Nowhere has that been more evident than with the Suns' journey to the Finals, led by mid-range mavens Chris Paul and Devin Booker.

Even Trae Young, once a poster child of the three-point-or-bust generation, used a floater as a defense-busting weapon throughout the playoffs to unexpectedly get the Hawks within two games of the NBA Finals.

I was encouraged that this trend of re-embracing the 10-20 foot shot is something that's been noticeable to the eye in the playoffs — meaning that players knew they couldn't rely on threes as much as they did in the regular season when defenses locked in more in May, June, and July.

3. The Process failed, and the Sixers need to retool.

It's hard to feel like I can add anything more to the discourse about Ben Simmons and his disappearance in the second round against Atlanta. So I won't try to.

But I also want to make clear that the Sixers haven't actually been close to a title in the "Process" era. Yes, they did get beaten at the buzzer in 2019 by the eventual champions, but it was still at a point of the playoffs where Philly had to win five more playoff games to get to the Finals and nine to raise the trophy.

That's the same spot of the playoffs they got eliminated this time around. And this time, the other team's best player had a bad Game 7.

It's reasonable to rest most of the Sixers' hopes for improvement on a Simmons trade that feels inevitable, but Philly needs more than that. Despite Joel Embiid's dominance, we've seen ample evidence that he's not going to stay totally healthy through a whole season and playoffs.

The easy answer is to throw four shooters and relatively switchable defensive players around Embiid, but whoever supplements Embiid from now on has to be able to both shoot decently from deep and be a good playmaker. Otherwise, the Sixers can probably write this same song for the rest of Embiid's prime when the stakes get high and only Embiid and Seth Curry are willing to step up in big playoff games.

4. Stagnating contenders have to overpay for pieces that take them over the top.

If you're not a superstar free agent destination like L.A. or Brooklyn, the common NBA adage is that you have to build through the draft and pick a superstar (or two) before you can hope to seriously contend for the title. But what a front office does after it has the established superstar is about as important.

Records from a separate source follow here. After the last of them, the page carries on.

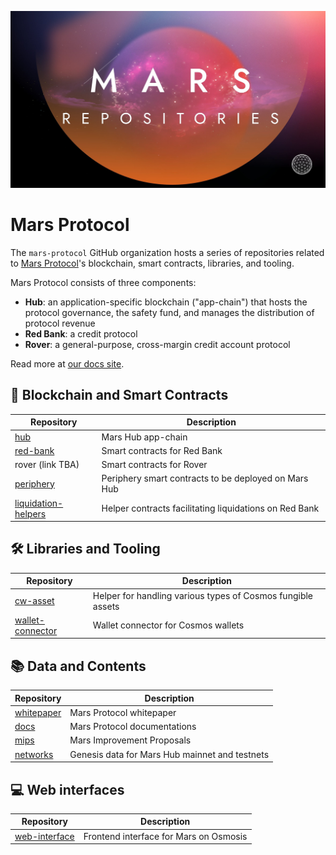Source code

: ![mars-repositories](https://raw.githubusercontent.com/mars-protocol/.github/main/profile/image.jpg)

# Mars Protocol

The `mars-protocol` GitHub organization hosts a series of repositories related to [Mars Protocol][1]'s blockchain, smart contracts, libraries, and tooling.

Mars Protocol consists of three components:

- **Hub**: an application-specific blockchain ("app-chain") that hosts the protocol governance, the safety fund, and manages the distribution of protocol revenue
- **Red Bank**: a credit protocol
- **Rover**: a general-purpose, cross-margin credit account protocol

Read more at [our docs site][2].

## 🤖 Blockchain and Smart Contracts

| Repository               | Description                                            |
| ------------------------ | ------------------------------------------------------ |
| [hub][3]                 | Mars Hub app-chain                                     |
| [red-bank][4]            | Smart contracts for Red Bank                           |
| rover (link TBA)         | Smart contracts for Rover                              |
| [periphery][6]           | Periphery smart contracts to be deployed on Mars Hub   |
| [liquidation-helpers][7] | Helper contracts facilitating liquidations on Red Bank |

## 🛠️ Libraries and Tooling

| Repository             | Description                                                 |
| ---------------------- | ----------------------------------------------------------- |
| [cw-asset][8]          | Helper for handling various types of Cosmos fungible assets |
| [wallet-connector][13] | Wallet connector for Cosmos wallets                         |


## 📚 Data and Contents

| Repository      | Description                                    |
| --------------- | ---------------------------------------------- |
| [whitepaper][9] | Mars Protocol whitepaper                       |
| [docs][10]      | Mars Protocol documentations                   |
| [mips][11]      | Mars Improvement Proposals                     |
| [networks][12]  | Genesis data for Mars Hub mainnet and testnets |

## 💻 Web interfaces

| Repository         | Description                                                 |
| ------------------ | ----------------------------------------------------------- |
| [web-interface][14]| Frontend interface for Mars on Osmosis                      |


[1]: https://marsprotocol.io/
[2]: https://docs.marsprotocol.io/
[3]: https://github.com/mars-protocol/hub
[4]: https://github.com/mars-protocol/red-bank
[6]: https://github.com/mars-protocol/periphery
[7]: https://github.com/mars-protocol/liquidation-helpers
[8]: https://github.com/mars-protocol/cw-asset
[9]: https://github.com/mars-protocol/whitepaper
[10]: https://github.com/mars-protocol/docs
[11]: https://github.com/mars-protocol/mips
[12]: https://github.com/mars-protocol/networks
[13]: https://github.com/mars-protocol/wallet-connector
[14]: https://github.com/mars-protocol/interface
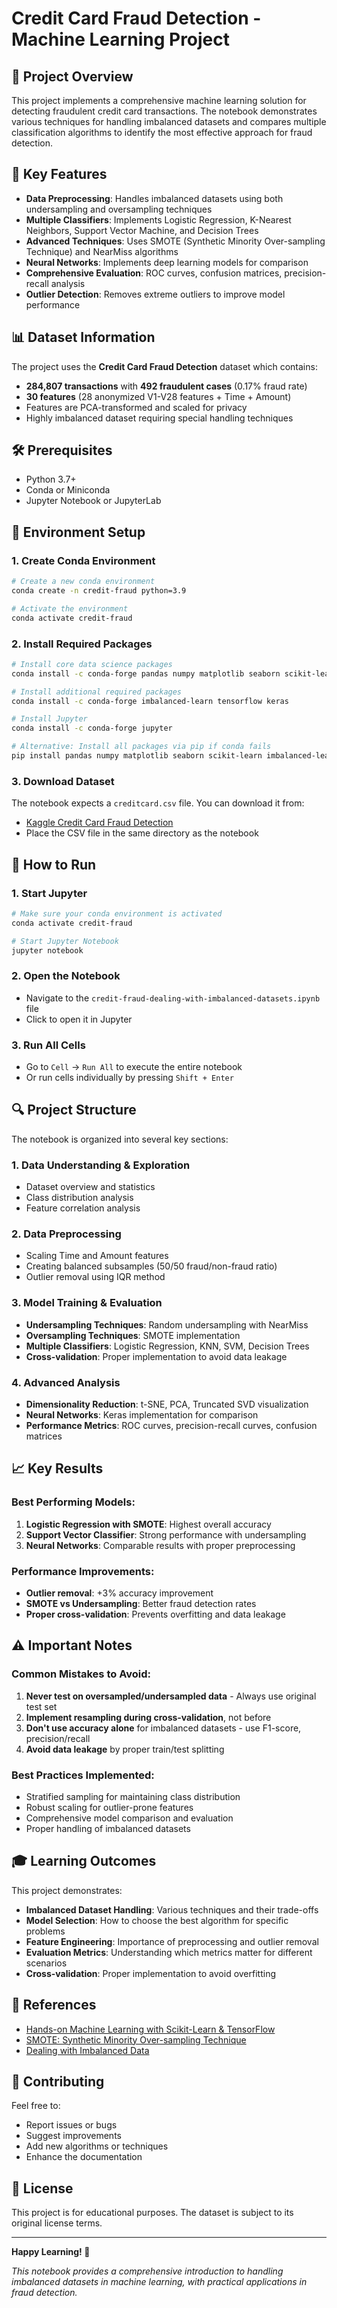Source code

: # Credit Card Fraud Detection - Machine Learning Project

## 🎯 Project Overview

This project implements a comprehensive machine learning solution for detecting fraudulent credit card transactions. The notebook demonstrates various techniques for handling imbalanced datasets and compares multiple classification algorithms to identify the most effective approach for fraud detection.

## 🚀 Key Features

- **Data Preprocessing**: Handles imbalanced datasets using both undersampling and oversampling techniques
- **Multiple Classifiers**: Implements Logistic Regression, K-Nearest Neighbors, Support Vector Machine, and Decision Trees
- **Advanced Techniques**: Uses SMOTE (Synthetic Minority Over-sampling Technique) and NearMiss algorithms
- **Neural Networks**: Implements deep learning models for comparison
- **Comprehensive Evaluation**: ROC curves, confusion matrices, precision-recall analysis
- **Outlier Detection**: Removes extreme outliers to improve model performance

## 📊 Dataset Information

The project uses the **Credit Card Fraud Detection** dataset which contains:
- **284,807 transactions** with **492 fraudulent cases** (0.17% fraud rate)
- **30 features** (28 anonymized V1-V28 features + Time + Amount)
- Features are PCA-transformed and scaled for privacy
- Highly imbalanced dataset requiring special handling techniques

## 🛠️ Prerequisites

- Python 3.7+
- Conda or Miniconda
- Jupyter Notebook or JupyterLab

## 🔧 Environment Setup

### 1. Create Conda Environment

```bash
# Create a new conda environment
conda create -n credit-fraud python=3.9

# Activate the environment
conda activate credit-fraud
```

### 2. Install Required Packages

```bash
# Install core data science packages
conda install -c conda-forge pandas numpy matplotlib seaborn scikit-learn

# Install additional required packages
conda install -c conda-forge imbalanced-learn tensorflow keras

# Install Jupyter
conda install -c conda-forge jupyter

# Alternative: Install all packages via pip if conda fails
pip install pandas numpy matplotlib seaborn scikit-learn imbalanced-learn tensorflow keras jupyter
```

### 3. Download Dataset

The notebook expects a `creditcard.csv` file. You can download it from:
- [Kaggle Credit Card Fraud Detection](https://www.kaggle.com/datasets/mlg-ulb/creditcardfraud)
- Place the CSV file in the same directory as the notebook

## 📖 How to Run

### 1. Start Jupyter

```bash
# Make sure your conda environment is activated
conda activate credit-fraud

# Start Jupyter Notebook
jupyter notebook
```

### 2. Open the Notebook

- Navigate to the `credit-fraud-dealing-with-imbalanced-datasets.ipynb` file
- Click to open it in Jupyter

### 3. Run All Cells

- Go to `Cell` → `Run All` to execute the entire notebook
- Or run cells individually by pressing `Shift + Enter`

## 🔍 Project Structure

The notebook is organized into several key sections:

### 1. **Data Understanding & Exploration**
- Dataset overview and statistics
- Class distribution analysis
- Feature correlation analysis

### 2. **Data Preprocessing**
- Scaling Time and Amount features
- Creating balanced subsamples (50/50 fraud/non-fraud ratio)
- Outlier removal using IQR method

### 3. **Model Training & Evaluation**
- **Undersampling Techniques**: Random undersampling with NearMiss
- **Oversampling Techniques**: SMOTE implementation
- **Multiple Classifiers**: Logistic Regression, KNN, SVM, Decision Trees
- **Cross-validation**: Proper implementation to avoid data leakage

### 4. **Advanced Analysis**
- **Dimensionality Reduction**: t-SNE, PCA, Truncated SVD visualization
- **Neural Networks**: Keras implementation for comparison
- **Performance Metrics**: ROC curves, precision-recall curves, confusion matrices

## 📈 Key Results

### Best Performing Models:
1. **Logistic Regression with SMOTE**: Highest overall accuracy
2. **Support Vector Classifier**: Strong performance with undersampling
3. **Neural Networks**: Comparable results with proper preprocessing

### Performance Improvements:
- **Outlier removal**: +3% accuracy improvement
- **SMOTE vs Undersampling**: Better fraud detection rates
- **Proper cross-validation**: Prevents overfitting and data leakage

## ⚠️ Important Notes

### Common Mistakes to Avoid:
1. **Never test on oversampled/undersampled data** - Always use original test set
2. **Implement resampling during cross-validation**, not before
3. **Don't use accuracy alone** for imbalanced datasets - use F1-score, precision/recall
4. **Avoid data leakage** by proper train/test splitting

### Best Practices Implemented:
- Stratified sampling for maintaining class distribution
- Robust scaling for outlier-prone features
- Comprehensive model comparison and evaluation
- Proper handling of imbalanced datasets

## 🎓 Learning Outcomes

This project demonstrates:
- **Imbalanced Dataset Handling**: Various techniques and their trade-offs
- **Model Selection**: How to choose the best algorithm for specific problems
- **Feature Engineering**: Importance of preprocessing and outlier removal
- **Evaluation Metrics**: Understanding which metrics matter for different scenarios
- **Cross-validation**: Proper implementation to avoid overfitting

## 🔗 References

- [Hands-on Machine Learning with Scikit-Learn & TensorFlow](https://www.oreilly.com/library/view/hands-on-machine-learning/9781491962282/)
- [SMOTE: Synthetic Minority Over-sampling Technique](https://arxiv.org/abs/1106.1813)
- [Dealing with Imbalanced Data](https://www.marcoaltini.com/blog/dealing-with-imbalanced-data-undersampling-oversampling-and-proper-cross-validation)

## 🤝 Contributing

Feel free to:
- Report issues or bugs
- Suggest improvements
- Add new algorithms or techniques
- Enhance the documentation

## 📄 License

This project is for educational purposes. The dataset is subject to its original license terms.

---

**Happy Learning! 🚀**

*This notebook provides a comprehensive introduction to handling imbalanced datasets in machine learning, with practical applications in fraud detection.* 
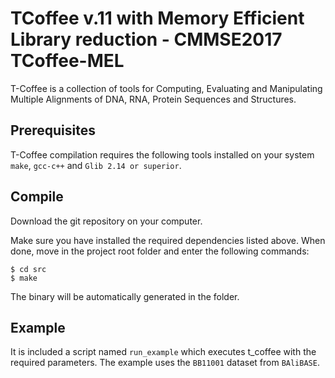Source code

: TCoffee v.11 with Memory Efficient Library reduction - CMMSE2017
TCoffee-MEL
=========
T-Coffee is a collection of tools for Computing, Evaluating and Manipulating 
Multiple Alignments of DNA, RNA, Protein Sequences and Structures.


Prerequisites
--------------
T-Coffee compilation requires the following tools installed on your system ``make``, ``gcc-c++`` and ``Glib 2.14 or superior``. 


Compile 
--------
Download the git repository on your computer.
    
Make sure you have installed the required dependencies listed above. 
When done, move in the project root folder and enter the following commands:     
    
    $ cd src
    $ make
    

The binary will be automatically generated in the folder.


Example
--------

It is included a script named ``run_example`` which executes t_coffee with the required parameters.
The example uses the ``BB11001`` dataset from ``BAliBASE``.
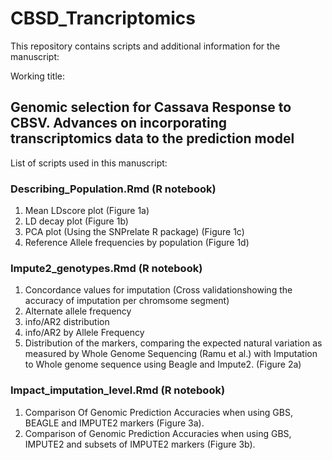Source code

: # CBSD_Trancriptomics
This repository contains scripts and additional information for the manuscript:

Working title:
  ## Genomic selection for Cassava Response to CBSV. Advances on incorporating transcriptomics data to the prediction model
  
  List of scripts used in this manuscript:
  
  ### Describing_Population.Rmd (R notebook)
  1) Mean LDscore plot (Figure 1a)
  2) LD decay plot (Figure 1b)
  3) PCA plot (Using the SNPrelate R package) (Figure 1c)
  4) Reference Allele frequencies by population (Figure 1d)

  ### Impute2_genotypes.Rmd (R notebook)
  1) Concordance values for imputation (Cross validationshowing the accuracy of imputation per chromsome segment)
  2) Alternate allele frequency 
  3) info/AR2 distribution
  4) info/AR2 by Allele Frequency
  5) Distribution of the markers, comparing the expected natural variation as measured by Whole Genome Sequencing (Ramu et al.) with Imputation to Whole genome sequence using Beagle and Impute2. (Figure 2a)
  
  ### Impact_imputation_level.Rmd (R notebook)
  1) Comparison Of Genomic Prediction Accuracies when using GBS, BEAGLE and IMPUTE2 markers (Figure 3a).
  2) Comparison of Genomic Prediction Accuracies when using GBS, IMPUTE2 and subsets of IMPUTE2 markers (Figure 3b).
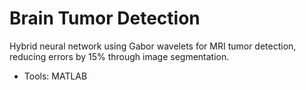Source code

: 
# Brain Tumor Detection
Hybrid neural network using Gabor wavelets for MRI tumor detection, reducing errors by 15% through image segmentation.
- Tools: MATLAB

The Bucks, who are one game away from their first championship since 1971 after a captivating Game 5 win on Saturday, knew after the bubble last year that their roster after Giannis Antetokounmpo and Khris Middleton wasn't going to cut it in playoff basketball.

So, Milwaukee pushed its chips to the middle of the table and traded for Jrue Holiday, giving up Eric Bledsoe, two first-round picks, and two first-round pick swaps. That's the kind of return that would traditionally get you a current all-star or All-NBA player. Holiday hadn't made an all-star team since 2013 and never made an All-NBA team.

By any objective measure, it was an overpay for a guy who hovers around being in the top 10 in the league at his position and probably only had two or three more years left in his prime. But it's been clear for the entire playoffs that Holiday's leadership, defense and fearlessness was exactly what the Bucks needed in the moment.

And Milwaukee's moves to create a Finals (and possibly championship) team don't stop there. The Bucks essentially traded an unprotected first to get P.J. Tucker from Houston in March. While I love Tucker for his world-class sneaker collection, he's a career 42% shooter who hasn't cracked 5 points per game this season. He was brought in to play defense in the playoffs.

Like Milwaukee, Portland made the conference finals in 2019. But unlike Milwaukee, the Blazers didn't make a big move to shake up their core, electing to keep the Dame Lillard/C.J. McCollum partnership together and supplement them in the front-court with solid players like Carmelo Anthony, Robert Covington, and Norman Powell.

Those moves didn't ultimately raise Portland's ceiling, McCollum's contract may be an albatross and Lillard — the best crunch time player in the league — may want out, depending on who you listen to.

This season wasn't always a smooth one, but as playoff time approached and then began, the quality of play was outstanding, even with the unfortunate rate of attrition among star players.